- **과제 모음**
(1) XTREME 데이터셋 코드에서 langs 리스트의 "fr"과 짝지어진 fracs 값은 무엇입니까?
(2) XTREME 데이터셋 코드를 마지막 줄 다음부터 이어서 작성하십시오.

- **제시 본문**
* * *
In [None]:
from datasets import get_dataset_config_names

xtreme_subsets=get_dataset_config_names("xtreme")
print(f"XTREME 서브셋 개수: {len(xtreme_subsets)}")

In [None]:
panx_subsets = [s for s in xtreme_subsets if s.startswith("PAN")]
panx_subsets[:3]

In [None]:
from datasets import load_dataset

load_dataset("xtreme", name="PAN-X.de")

In [None]:
from collections import defaultdict
from datasets import DatasetDict

langs=["de", "fr", "it", "en"]
fracs=[0.629, 0.229, 0.084, 0.059]
# 키가 없는 경우 DatasetDict를 반환합니다.
panx_ch=defaultdict(DatasetDict)

for lang, frac in zip(langs, fracs):
    # 다국어 말뭉치를 로드한다.
    ds=load_dataset("xtreme", name=f"PAN-X.{lang}")
    # 각 분할을 언어 비율에 따라 다운샘플링하고 섞는다.
    for split in ds:
        panx_ch[lang][split]=(
            ds[split]
            .shuffle(seed=0)
            .select(range(int(frac *ds[split].num_rows)))
        )

In [None]:
import pandas as pd
pd.DataFrame({lang: [panx_ch[lang]["train"].num_rows] for lang in langs},
             index=["Number of training examples"])

In [None]:
element=panx_ch["de"]["train"][0]
for key, value in element.items():
    print(f"{key}:{value}")
* * *
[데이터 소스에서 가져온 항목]

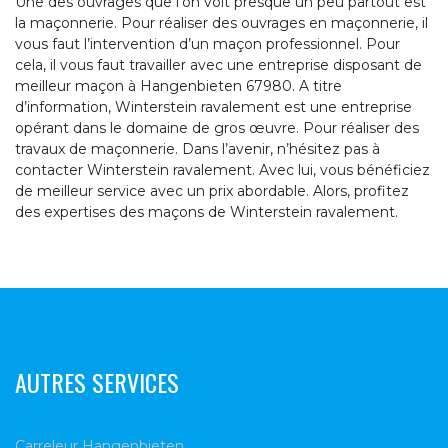
Une des ouvrages que l’on voit presque un peu partout est
la maçonnerie. Pour réaliser des ouvrages en maçonnerie, il
vous faut l’intervention d’un maçon professionnel. Pour
cela, il vous faut travailler avec une entreprise disposant de
meilleur maçon à Hangenbieten 67980. A titre
d’information, Winterstein ravalement est une entreprise
opérant dans le domaine de gros œuvre. Pour réaliser des
travaux de maçonnerie. Dans l’avenir, n’hésitez pas à
contacter Winterstein ravalement. Avec lui, vous bénéficiez
de meilleur service avec un prix abordable. Alors, profitez
des expertises des maçons de Winterstein ravalement.
AUTRES SERVICES
Carreleur Hangenbieten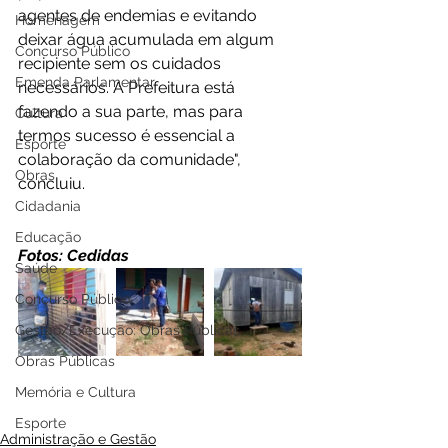
agentes de endemias e evitando 
Homenagem
deixar água acumulada em algum 
Concurso Público
recipiente sem os cuidados 
Emenda Parlamentar
necessários. A Prefeitura está 
fazendo a sua parte, mas para 
Cultura
termos sucesso é essencial a 
Esporte
colaboração da comunidade", 
Obras
concluiu. 
Cidadania
Educação
Fotos: Cedidas
Saúde
Concurso Público
Gestão/Execução: Obras Públicas
Obras Públicas
Memória e Cultura
Esporte
Administração e Gestão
* * *
- **문제 정답**
(1) 0.229

(2)
In [None]:
for key, value in panx_ch["de"]["train"].features.items():
    print(f"{key}: {value}")

In [None]:
tags=panx_ch["de"]["train"].features["ner_tags"].feature
print(tags)

In [None]:
def create_tag_names(batch):
    return {
        "ner_tags_str": [tags.int2str(idx) for idx in batch["ner_tags"]]
    }

panx_de=panx_ch["de"].map(create_tag_names)

In [None]:
de_example=panx_de["train"][0]
pd.DataFrame([de_example["tokens"], de_example["ner_tags_str"]],["Tokens","Tags"])

In [None]:
from collections import Counter

split2freqs=defaultdict(Counter)
for split, dataset in panx_de.items():
    for row in dataset["ner_tags_str"]:
        for tag in row:
            if tag.startswith("B"):
                tag_type=tag.split("-")[1]
                split2freqs[split][tag_type] +=1
pd.DataFrame.from_dict(split2freqs, orient="index")